* [Exercise description]:
What is the number of lines in the entries that include the word "round"? Respond with the number only.

Stored items
^^^^

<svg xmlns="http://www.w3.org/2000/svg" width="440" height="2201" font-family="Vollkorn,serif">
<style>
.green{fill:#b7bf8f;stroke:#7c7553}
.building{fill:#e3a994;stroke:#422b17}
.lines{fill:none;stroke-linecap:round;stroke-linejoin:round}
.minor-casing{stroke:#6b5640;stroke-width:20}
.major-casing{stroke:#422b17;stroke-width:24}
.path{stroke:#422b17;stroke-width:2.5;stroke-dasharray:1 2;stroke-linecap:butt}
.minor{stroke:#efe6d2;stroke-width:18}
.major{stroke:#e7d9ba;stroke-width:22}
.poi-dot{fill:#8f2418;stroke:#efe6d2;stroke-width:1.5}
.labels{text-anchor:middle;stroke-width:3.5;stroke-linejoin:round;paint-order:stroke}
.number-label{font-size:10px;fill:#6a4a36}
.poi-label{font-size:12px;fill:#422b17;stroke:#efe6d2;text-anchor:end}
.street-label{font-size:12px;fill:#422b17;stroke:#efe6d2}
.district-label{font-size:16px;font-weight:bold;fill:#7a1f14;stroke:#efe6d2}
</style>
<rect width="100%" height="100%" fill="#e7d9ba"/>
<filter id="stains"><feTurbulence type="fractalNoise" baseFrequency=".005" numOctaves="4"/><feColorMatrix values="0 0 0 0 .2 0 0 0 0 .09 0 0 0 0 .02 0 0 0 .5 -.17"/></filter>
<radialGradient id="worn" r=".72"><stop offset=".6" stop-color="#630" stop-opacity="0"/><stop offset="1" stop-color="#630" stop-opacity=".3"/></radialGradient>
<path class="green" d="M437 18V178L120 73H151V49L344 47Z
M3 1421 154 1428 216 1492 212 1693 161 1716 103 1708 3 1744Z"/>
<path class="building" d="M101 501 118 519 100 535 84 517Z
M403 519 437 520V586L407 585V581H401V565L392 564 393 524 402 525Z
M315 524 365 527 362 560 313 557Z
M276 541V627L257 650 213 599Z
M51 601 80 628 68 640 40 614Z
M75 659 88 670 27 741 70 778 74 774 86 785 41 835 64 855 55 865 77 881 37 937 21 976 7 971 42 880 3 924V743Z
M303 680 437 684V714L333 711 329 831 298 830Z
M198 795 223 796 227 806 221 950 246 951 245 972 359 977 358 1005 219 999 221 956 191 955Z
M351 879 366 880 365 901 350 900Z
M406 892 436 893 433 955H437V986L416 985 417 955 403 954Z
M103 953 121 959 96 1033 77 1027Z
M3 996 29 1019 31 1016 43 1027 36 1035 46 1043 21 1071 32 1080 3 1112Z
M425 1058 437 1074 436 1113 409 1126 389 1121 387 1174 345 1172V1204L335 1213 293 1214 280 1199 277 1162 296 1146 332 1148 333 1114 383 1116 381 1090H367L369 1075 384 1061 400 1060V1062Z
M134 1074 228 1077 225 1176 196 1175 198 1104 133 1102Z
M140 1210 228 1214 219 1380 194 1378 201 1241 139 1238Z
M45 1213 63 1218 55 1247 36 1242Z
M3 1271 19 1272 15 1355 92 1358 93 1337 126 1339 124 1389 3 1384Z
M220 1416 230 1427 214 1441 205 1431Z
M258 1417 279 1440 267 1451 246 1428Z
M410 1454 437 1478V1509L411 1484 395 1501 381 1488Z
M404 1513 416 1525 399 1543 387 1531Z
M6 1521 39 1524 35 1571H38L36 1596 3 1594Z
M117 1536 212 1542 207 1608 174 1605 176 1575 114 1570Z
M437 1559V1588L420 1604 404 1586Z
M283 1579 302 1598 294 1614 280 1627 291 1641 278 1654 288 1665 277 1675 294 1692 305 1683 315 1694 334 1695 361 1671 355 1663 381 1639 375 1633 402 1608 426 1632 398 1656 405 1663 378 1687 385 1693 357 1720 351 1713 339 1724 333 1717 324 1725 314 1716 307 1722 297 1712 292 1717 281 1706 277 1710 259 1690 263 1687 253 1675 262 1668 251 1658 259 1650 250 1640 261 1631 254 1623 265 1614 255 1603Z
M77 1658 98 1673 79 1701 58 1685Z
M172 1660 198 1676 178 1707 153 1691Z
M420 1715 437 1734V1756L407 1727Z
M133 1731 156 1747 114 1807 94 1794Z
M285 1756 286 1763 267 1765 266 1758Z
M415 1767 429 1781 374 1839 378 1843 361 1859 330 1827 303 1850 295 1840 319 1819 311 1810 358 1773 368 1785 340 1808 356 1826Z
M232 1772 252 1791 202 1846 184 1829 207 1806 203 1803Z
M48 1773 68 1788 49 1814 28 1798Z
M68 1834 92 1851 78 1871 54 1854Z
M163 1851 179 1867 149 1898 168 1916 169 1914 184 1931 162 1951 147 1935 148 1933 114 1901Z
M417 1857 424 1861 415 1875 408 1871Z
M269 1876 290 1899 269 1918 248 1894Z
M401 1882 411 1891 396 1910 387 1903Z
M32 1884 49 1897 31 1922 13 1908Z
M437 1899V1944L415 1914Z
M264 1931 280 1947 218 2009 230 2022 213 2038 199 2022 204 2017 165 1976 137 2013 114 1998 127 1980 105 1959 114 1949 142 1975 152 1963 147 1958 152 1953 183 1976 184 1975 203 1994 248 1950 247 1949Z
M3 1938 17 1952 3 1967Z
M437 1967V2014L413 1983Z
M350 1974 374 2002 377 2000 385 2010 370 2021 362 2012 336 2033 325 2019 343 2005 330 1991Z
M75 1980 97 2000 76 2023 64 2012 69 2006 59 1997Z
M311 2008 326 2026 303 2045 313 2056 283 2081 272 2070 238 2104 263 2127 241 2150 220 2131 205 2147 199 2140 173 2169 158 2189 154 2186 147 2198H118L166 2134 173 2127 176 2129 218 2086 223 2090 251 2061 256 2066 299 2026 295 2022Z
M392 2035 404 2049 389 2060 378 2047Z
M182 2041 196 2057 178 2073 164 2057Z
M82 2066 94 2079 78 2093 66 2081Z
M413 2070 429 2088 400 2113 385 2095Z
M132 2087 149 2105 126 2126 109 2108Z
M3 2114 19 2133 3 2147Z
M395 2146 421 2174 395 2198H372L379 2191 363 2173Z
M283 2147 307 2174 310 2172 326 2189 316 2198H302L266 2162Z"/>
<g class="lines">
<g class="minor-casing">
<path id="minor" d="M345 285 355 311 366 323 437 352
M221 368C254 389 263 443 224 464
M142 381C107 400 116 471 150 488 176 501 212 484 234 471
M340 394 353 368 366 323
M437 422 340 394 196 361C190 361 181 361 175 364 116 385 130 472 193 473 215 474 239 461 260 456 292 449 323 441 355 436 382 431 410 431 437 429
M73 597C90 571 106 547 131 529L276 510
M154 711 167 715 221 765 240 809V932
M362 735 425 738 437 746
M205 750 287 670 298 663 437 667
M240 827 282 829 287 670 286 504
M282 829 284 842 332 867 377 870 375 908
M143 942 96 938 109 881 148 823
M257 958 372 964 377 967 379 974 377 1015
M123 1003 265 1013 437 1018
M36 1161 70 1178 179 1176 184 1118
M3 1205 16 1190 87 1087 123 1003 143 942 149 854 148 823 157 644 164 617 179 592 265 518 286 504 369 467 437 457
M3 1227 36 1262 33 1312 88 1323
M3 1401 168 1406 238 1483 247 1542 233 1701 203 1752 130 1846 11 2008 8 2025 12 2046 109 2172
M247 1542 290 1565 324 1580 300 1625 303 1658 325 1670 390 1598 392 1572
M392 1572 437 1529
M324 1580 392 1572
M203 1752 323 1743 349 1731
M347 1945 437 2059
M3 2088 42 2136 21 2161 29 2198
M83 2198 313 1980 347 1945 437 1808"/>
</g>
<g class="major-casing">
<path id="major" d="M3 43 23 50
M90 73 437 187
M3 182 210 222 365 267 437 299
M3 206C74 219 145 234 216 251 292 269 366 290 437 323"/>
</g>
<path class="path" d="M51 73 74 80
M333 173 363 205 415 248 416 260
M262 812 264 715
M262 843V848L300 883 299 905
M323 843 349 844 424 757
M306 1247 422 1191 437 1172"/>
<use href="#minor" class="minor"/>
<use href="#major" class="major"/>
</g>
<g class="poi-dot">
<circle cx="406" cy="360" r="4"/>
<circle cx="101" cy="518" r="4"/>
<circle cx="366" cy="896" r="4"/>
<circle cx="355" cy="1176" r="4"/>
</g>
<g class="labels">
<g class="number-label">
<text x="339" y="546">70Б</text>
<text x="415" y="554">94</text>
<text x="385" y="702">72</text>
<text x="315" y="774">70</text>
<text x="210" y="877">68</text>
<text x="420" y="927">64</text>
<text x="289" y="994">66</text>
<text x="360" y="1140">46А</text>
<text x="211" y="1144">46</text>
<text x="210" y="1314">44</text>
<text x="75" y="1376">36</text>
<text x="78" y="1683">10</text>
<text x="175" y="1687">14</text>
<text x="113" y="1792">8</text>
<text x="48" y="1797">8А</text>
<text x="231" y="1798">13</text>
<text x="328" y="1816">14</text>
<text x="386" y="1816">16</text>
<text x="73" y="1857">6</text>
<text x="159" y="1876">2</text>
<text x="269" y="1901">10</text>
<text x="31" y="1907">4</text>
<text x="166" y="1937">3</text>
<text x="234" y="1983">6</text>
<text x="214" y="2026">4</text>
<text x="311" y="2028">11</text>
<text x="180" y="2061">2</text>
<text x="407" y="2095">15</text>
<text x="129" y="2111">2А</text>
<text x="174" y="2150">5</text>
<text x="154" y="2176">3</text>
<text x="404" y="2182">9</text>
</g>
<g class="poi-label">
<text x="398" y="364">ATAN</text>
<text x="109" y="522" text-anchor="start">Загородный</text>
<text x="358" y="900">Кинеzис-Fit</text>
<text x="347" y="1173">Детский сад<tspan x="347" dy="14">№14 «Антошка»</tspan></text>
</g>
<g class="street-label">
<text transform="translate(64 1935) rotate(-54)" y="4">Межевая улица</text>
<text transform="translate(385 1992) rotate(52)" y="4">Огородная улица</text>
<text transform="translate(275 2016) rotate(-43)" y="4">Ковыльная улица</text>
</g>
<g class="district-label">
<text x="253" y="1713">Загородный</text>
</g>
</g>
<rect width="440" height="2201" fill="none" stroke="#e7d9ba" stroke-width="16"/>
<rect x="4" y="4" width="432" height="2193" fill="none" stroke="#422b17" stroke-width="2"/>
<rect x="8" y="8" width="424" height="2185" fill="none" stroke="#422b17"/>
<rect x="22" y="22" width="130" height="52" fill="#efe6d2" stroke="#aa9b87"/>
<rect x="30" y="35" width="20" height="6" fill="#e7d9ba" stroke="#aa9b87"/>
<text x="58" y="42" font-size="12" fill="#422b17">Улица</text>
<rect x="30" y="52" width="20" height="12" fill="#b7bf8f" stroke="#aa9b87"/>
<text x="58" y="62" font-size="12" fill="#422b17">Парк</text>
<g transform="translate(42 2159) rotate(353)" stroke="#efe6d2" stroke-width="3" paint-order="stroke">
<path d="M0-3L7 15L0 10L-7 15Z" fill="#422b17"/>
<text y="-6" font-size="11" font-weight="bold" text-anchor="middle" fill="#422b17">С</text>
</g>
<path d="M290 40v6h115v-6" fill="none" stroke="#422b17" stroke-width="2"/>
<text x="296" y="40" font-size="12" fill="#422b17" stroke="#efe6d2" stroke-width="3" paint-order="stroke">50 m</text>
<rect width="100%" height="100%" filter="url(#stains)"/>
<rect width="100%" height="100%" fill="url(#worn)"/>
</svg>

^^^^

* [Expected output]:
2